Este sistema presidencial de verificación de información le evitaría meterse en problemas por culpa de otros. El caso de los sospechosos de siempre del director de la Comisión Federal de Electricidad, Manuel Bartlett, es un ejemplo. Bartlett presentó una lista de destructores de la empresa, hablando de conflictos de interés y corrupción, en donde incluyó nombres de personas que nunca trabajaron en el sector eléctrico o jamás tuvieron relación con nada vinculado a la CFE. Pero al estar parado López Obrador junto a él, retomando de su mensaje para lanzar acusaciones, el presidente quedó vulnerable y tuvo que pagar el costo de estar mal informado por la mala información que usó Bartlett que no fue corroborada por el equipo presidencial.

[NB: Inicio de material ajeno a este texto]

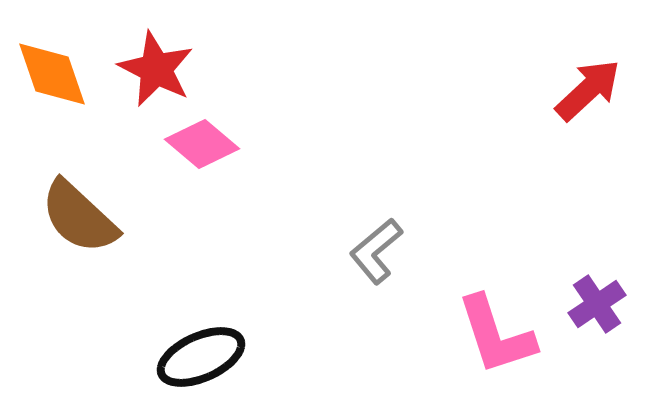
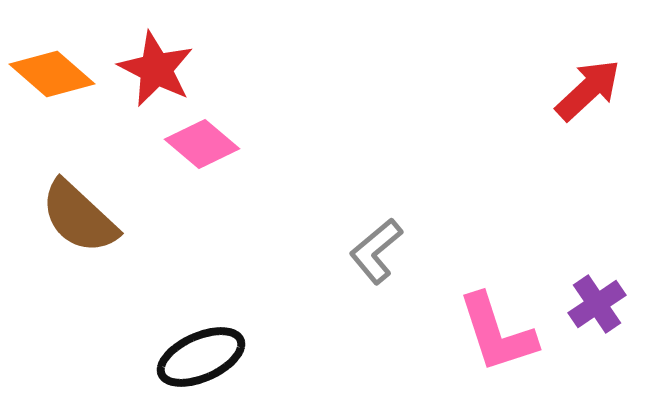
orange diamond: rotated 30 degrees counterclockwise
pink L-shape: moved 1 px right, 2 px up
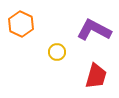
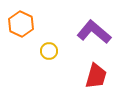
purple L-shape: moved 2 px down; rotated 12 degrees clockwise
yellow circle: moved 8 px left, 1 px up
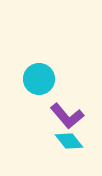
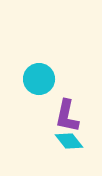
purple L-shape: rotated 52 degrees clockwise
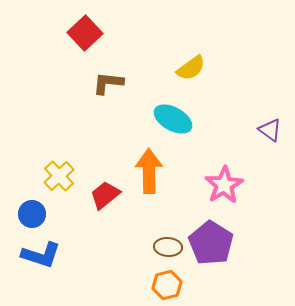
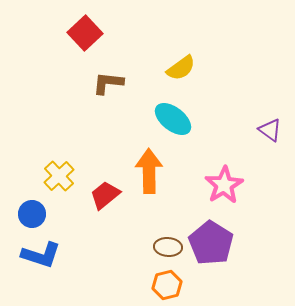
yellow semicircle: moved 10 px left
cyan ellipse: rotated 9 degrees clockwise
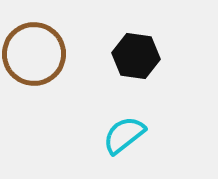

Mucho ayudaría a López Obrador que tuviera ese respaldo y, sobre todo, que aceptara que lo necesita. Es difícil contradecir al presidente porque es de ideas muy fijas, pero en juego está toda la acción del gobierno. Sólo en la conferencia del jueves habló de seis grandes temas divididos en 20 subtemas. Es enorme la atomización informativa. Su equipo tiene que acotar el desorden que el mismo presidente impone con tiempos indefinidos para la comparecencia-conferencia, y preguntas múltiples de la misma persona. Todo está improvisado pero tendría que anteponer lo que dice un experto, Raúl Quintanilla: “Lo mejor que sale lo improvisado, es cuando está planeado”.